节选文本.
In [1]:
# 导入必要的库
from pyspark.sql import SparkSession
import pyspark.sql.functions as F
from pyspark.sql.types import StringType, TimestampType, ArrayType, BooleanType
from pyspark.ml.feature import Tokenizer, StopWordsRemover
import re
import matplotlib.pyplot as plt
import seaborn as sns
import pandas as pd
import warnings
warnings.filterwarnings('ignore')

print("库导入完成！")


库导入完成！


In [2]:
# 初始化 Spark Session
spark = SparkSession.builder \
    .appName("TweetAnalysis_DataCleaning") \
    .master("local[*]") \
    .config("spark.driver.memory", "16g") \
    .config("spark.sql.execution.arrow.pyspark.enabled", "true") \
    .getOrCreate()

sc = spark.sparkContext
print(f"Spark Version: {spark.version}")
print(f"Available cores: {sc.defaultParallelism}")

# 加载原始数据
raw_data_path = "/home/jovyan/work/data/raw/the-reddit-climate-change-dataset-comments.csv"
df_raw = spark.read.csv(raw_data_path, header=True, inferSchema=True, multiLine=True, escape='"')
df_raw.cache()

print(f"原始数据加载完成，共 {df_raw.count():,} 条记录")


Spark Version: 3.5.0
Available cores: 20
原始数据加载完成，共 4,600,698 条记录


In [3]:
# 定义文本清洗函数
def create_text_cleaning_udf():
    """创建文本清洗的UDF函数"""
    def clean_text_func(text):
        if text is None:
            return None
        
        text = str(text)
        
        # 1. 转换为小写
        text = text.lower()
        
        # 2. 去除URL
        text = re.sub(r'https?://\S+|www\.\S+', '', text)
        
        # 3. 去除Reddit特有的格式
        text = re.sub(r'/u/\w+', '', text)  # 去除用户名
        text = re.sub(r'/r/\w+', '', text)  # 去除子版块名
        text = re.sub(r'&gt;', '', text)   # 去除引用符号
        text = re.sub(r'&lt;', '', text)
        text = re.sub(r'&amp;', 'and', text)
        
        # 4. 去除HTML标签
        text = re.sub(r'<.*?>', '', text)
        
        # 5. 去除特殊字符，保留字母、数字、空格和基本标点
        text = re.sub(r'[^a-zA-Z0-9\s\.\,\!\?\;\:]', ' ', text)

所示信息.
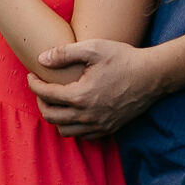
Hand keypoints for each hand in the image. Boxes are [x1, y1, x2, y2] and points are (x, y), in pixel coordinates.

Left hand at [26, 40, 160, 139]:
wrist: (152, 76)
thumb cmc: (123, 59)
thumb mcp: (94, 48)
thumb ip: (65, 53)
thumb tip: (42, 59)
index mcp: (80, 96)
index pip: (46, 95)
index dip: (34, 84)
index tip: (32, 75)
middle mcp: (87, 116)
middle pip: (50, 116)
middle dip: (40, 102)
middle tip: (40, 88)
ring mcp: (98, 125)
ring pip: (64, 131)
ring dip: (55, 117)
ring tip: (55, 101)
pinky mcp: (109, 129)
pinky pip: (82, 136)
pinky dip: (72, 127)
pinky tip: (73, 112)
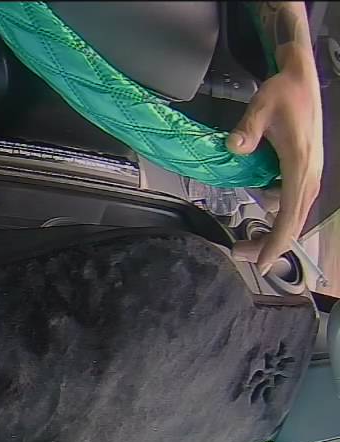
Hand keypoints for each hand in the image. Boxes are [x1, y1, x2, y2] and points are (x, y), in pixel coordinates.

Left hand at [227, 50, 323, 274]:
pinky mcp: (303, 170)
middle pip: (292, 221)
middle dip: (270, 244)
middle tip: (241, 256)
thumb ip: (247, 129)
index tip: (263, 262)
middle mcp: (309, 175)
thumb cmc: (283, 93)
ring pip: (292, 212)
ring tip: (244, 242)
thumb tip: (233, 147)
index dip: (277, 240)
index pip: (289, 213)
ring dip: (271, 229)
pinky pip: (290, 200)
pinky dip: (275, 212)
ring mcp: (309, 173)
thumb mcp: (260, 107)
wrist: (302, 79)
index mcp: (299, 165)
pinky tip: (256, 212)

任务.
**a)** 判断以下三项说法是否与上方的 Spark 数据清洗代码一致，每项回答"是"或"否"，并原样引用代码中起决定作用的文字：(i) 代码将 Spark 驱动程序内存设置为 16g；(ii) 原始数据加载后共有 4,600,698 条记录；(iii) 清洗函数会把 "&amp;" 直接删除。
**b)** 根据上方的 Spark 数据清洗代码，用一到三句话说明清洗函数为何要用正则表达式去除 "/u/\w+" 和 "/r/\w+" 这两类模式。

各项答案.
**a)**
(i) 是。依据：`.config("spark.driver.memory", "16g")`
(ii) 是。依据："原始数据加载完成，共 4,600,698 条记录"
(iii) 否。依据：`text = re.sub(r'&amp;', 'and', text)`

**b)** 这两条替换属于第 3 步"去除Reddit特有的格式"。按照代码注释，"/u/\w+" 用于去除用户名，"/r/\w+" 用于去除子版块名。